A pharmaceuticalization crisis was also taking shape in 2007. Since then, life expectancies in the West have stalled or fallen. The failure of our financial services to deliver stability, and a general prosperity is now paralleled by the failure of our health services to maintain the steady improvements in health we enjoyed until recently. Our bodies have been redefined as venues for the consumption of pharmaceutical commodities.

In the financial crisis, financiers and bankers were operating in a state of moral hazard. If dodgy mortgages they sold us went wrong, we lost out but they collected bonuses. They had no incentive to keep us safe. Similarly, when doctors consume by putting drugs in our mouths, there is no incentive now for them to keep us safe. Unlike pilots, who die if we die, doctors, like bankers, operate from a morally hazardous position.

Recognition of medication burdens and the need for deprescribing is growing. But deprescribing takes our doctors and us into uncharted territory. It is intensely individual. It cannot be guided by an algorithm or RCTs. Averages won’t do.

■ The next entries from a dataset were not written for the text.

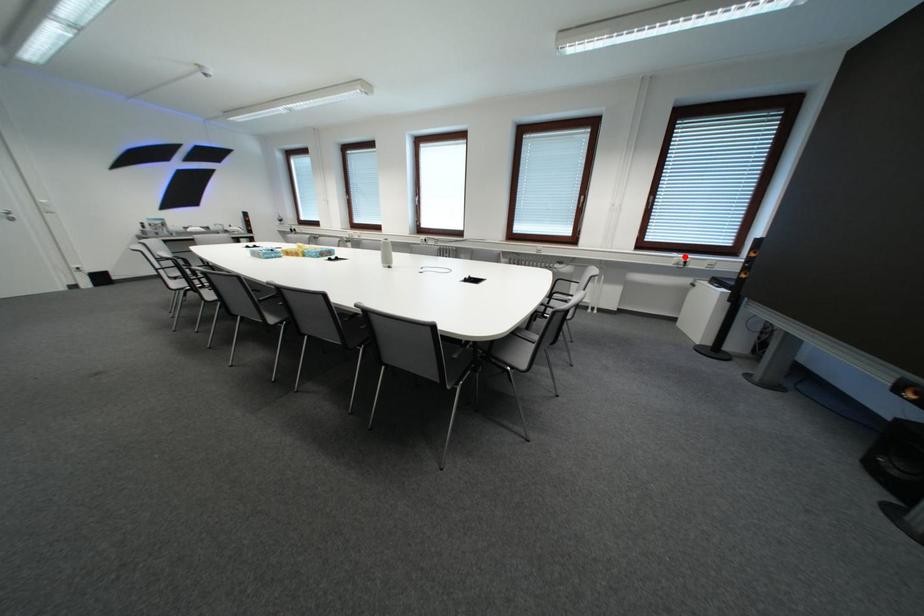
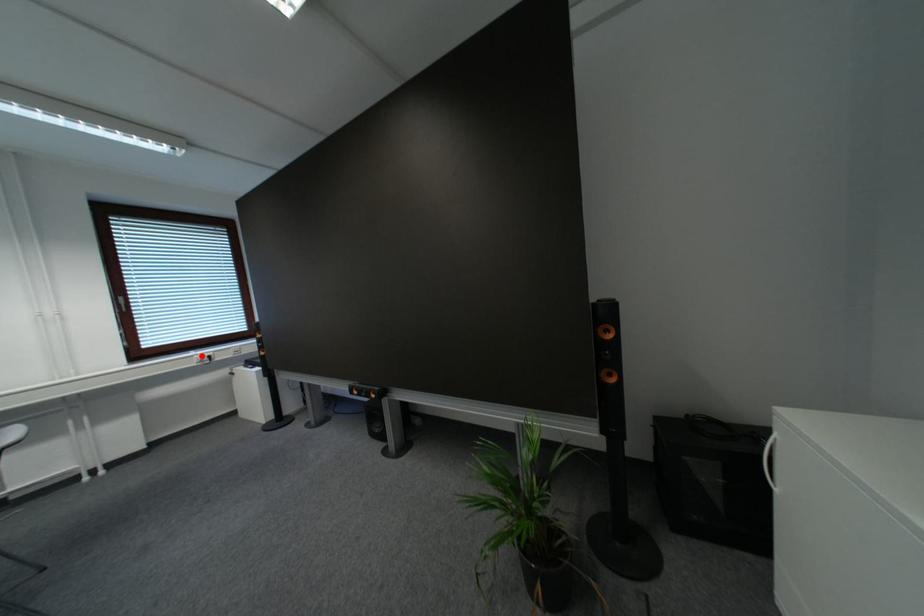
I am providing you with two images of the same scene from different viewpoints. A red point is marked on the first image and another point is marked on the second image. Is the marked point in image1 the same physical position as the marked point in image2?

Yes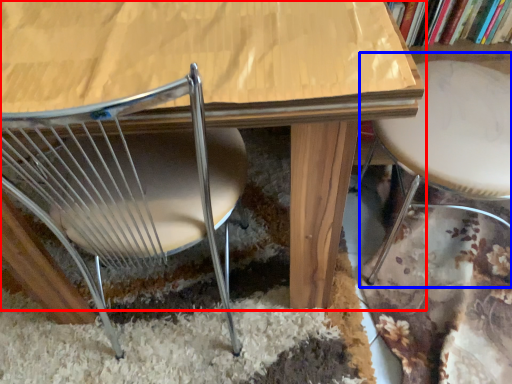
Question: Among these objects, which one is farthest to the camera, table (highlighted by a red box) or bar stool (highlighted by a blue box)?

Choices:
 (A) table
 (B) bar stool

Answer: (A)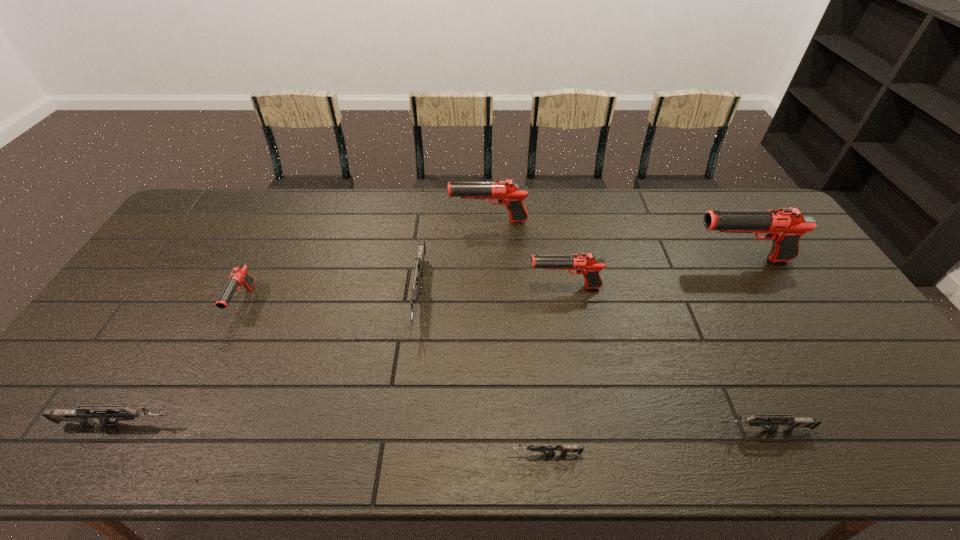
Where is `vacant space situated 0.080m aimed along the barrel of the nearest object`? The width and height of the screenshot is (960, 540). vacant space situated 0.080m aimed along the barrel of the nearest object is located at coordinates (471, 454).

Where is `vacant area situated aimed along the barrel of the nearest object`? Image resolution: width=960 pixels, height=540 pixels. vacant area situated aimed along the barrel of the nearest object is located at coordinates (326, 454).

Where is `vacant area situated 0.270m aimed along the barrel of the nearest object`? The height and width of the screenshot is (540, 960). vacant area situated 0.270m aimed along the barrel of the nearest object is located at coordinates (386, 454).

Image resolution: width=960 pixels, height=540 pixels. Find the location of `object at the far edge`. object at the far edge is located at coordinates (508, 193).

Find the location of `object that is at the left edge`. object that is at the left edge is located at coordinates (82, 414).

Where is `object that is at the right edge`? The width and height of the screenshot is (960, 540). object that is at the right edge is located at coordinates (785, 226).

Find the location of `object that is at the near left corner`. object that is at the near left corner is located at coordinates (82, 414).

In the image, there is a desktop. Identify the location of vacant space at the far edge. The width and height of the screenshot is (960, 540). (708, 192).

At what (x,y) coordinates should I click in order to perform the action: click on vacant area at the near edge. Please return your answer as a coordinate pair (x, y). Looking at the image, I should click on (458, 438).

At what (x,y) coordinates should I click in order to perform the action: click on vacant point at the left edge. Please return your answer as a coordinate pair (x, y). This screenshot has height=540, width=960. Looking at the image, I should click on (149, 331).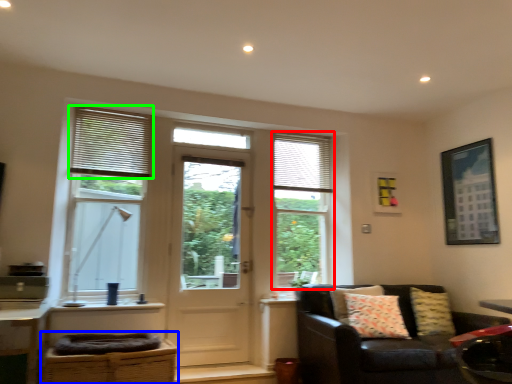
Question: Based on their relative distances, which object is farther from window (highlighted by a red box)? Choose from swivel chair (highlighted by a blue box) and window blind (highlighted by a green box).

Choices:
 (A) swivel chair
 (B) window blind

Answer: (A)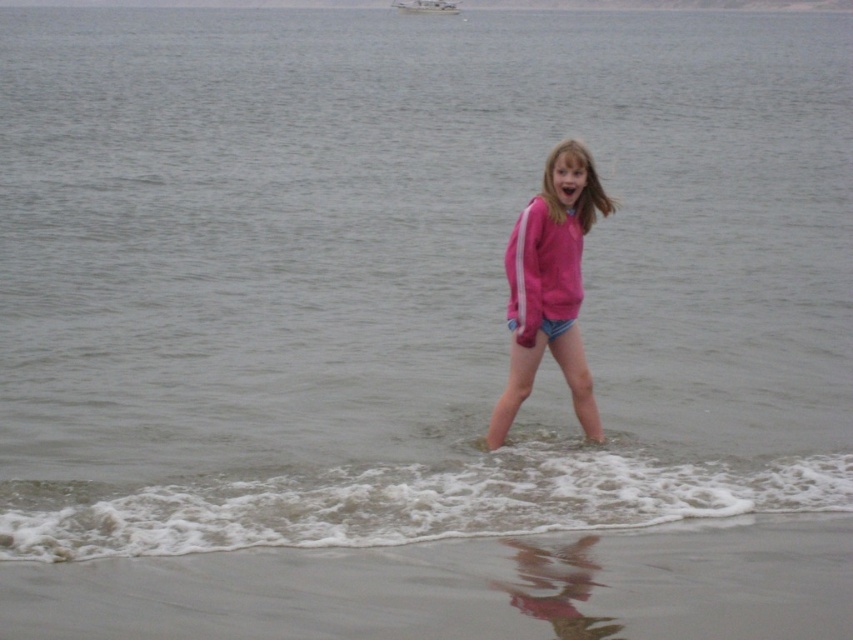
You are a photographer trying to capture the girl in the image. To ensure the sandy beach at lower center and the pink fabric shorts at center are both clearly visible in the frame, which object should you focus on first?

The sandy beach at lower center is shorter than the pink fabric shorts at center, so you should focus on the pink fabric shorts at center first to ensure both are in focus.

You are a photographer trying to capture the girl in the pink fabric shorts at center and the white plastic boat at upper center in the same frame. Based on their sizes in the image, which object would appear more prominent in the photo?

The pink fabric shorts at center would appear more prominent in the photo because it has a larger size compared to the white plastic boat at upper center.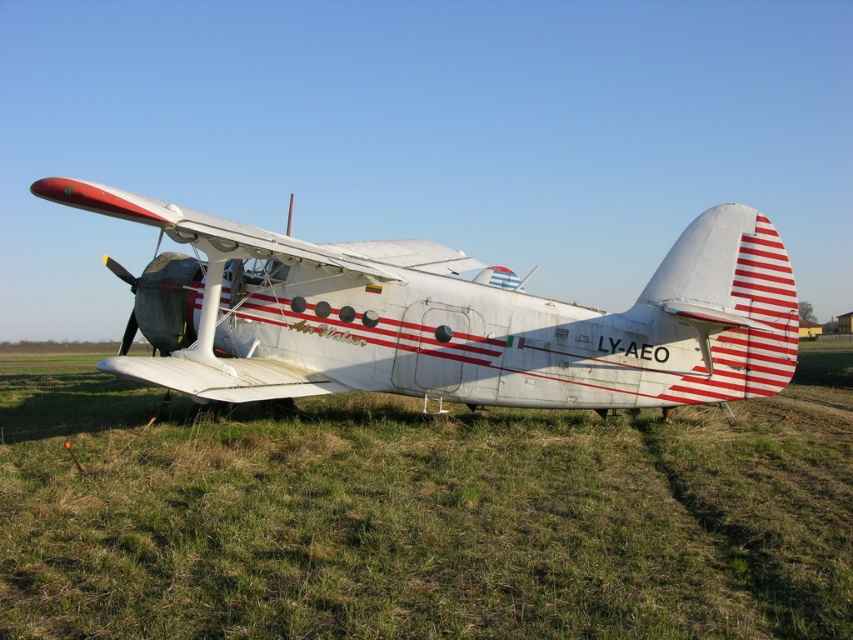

When scientific medicine began in 1800, it was a privilege of wealth to get on treatments to save a life or avoid disability. Progressive parties aimed at leveling up, so that anyone who needed life-saving treatment could get it. But it is fast becoming a privilege of wealth to get off treatments in order to save a life or avoid disability. We need doctors who are not neoliberal but progressive parties stand in the way of us being able to get them.

The application of technologies and techniques through to 1980 was on balance productive and led to an increase in wealth and health. But pharmaceuticalization now has drugs chasing drugs even as life expectancies fall, in parallel with a financialization that has money chasing money as poverty rises.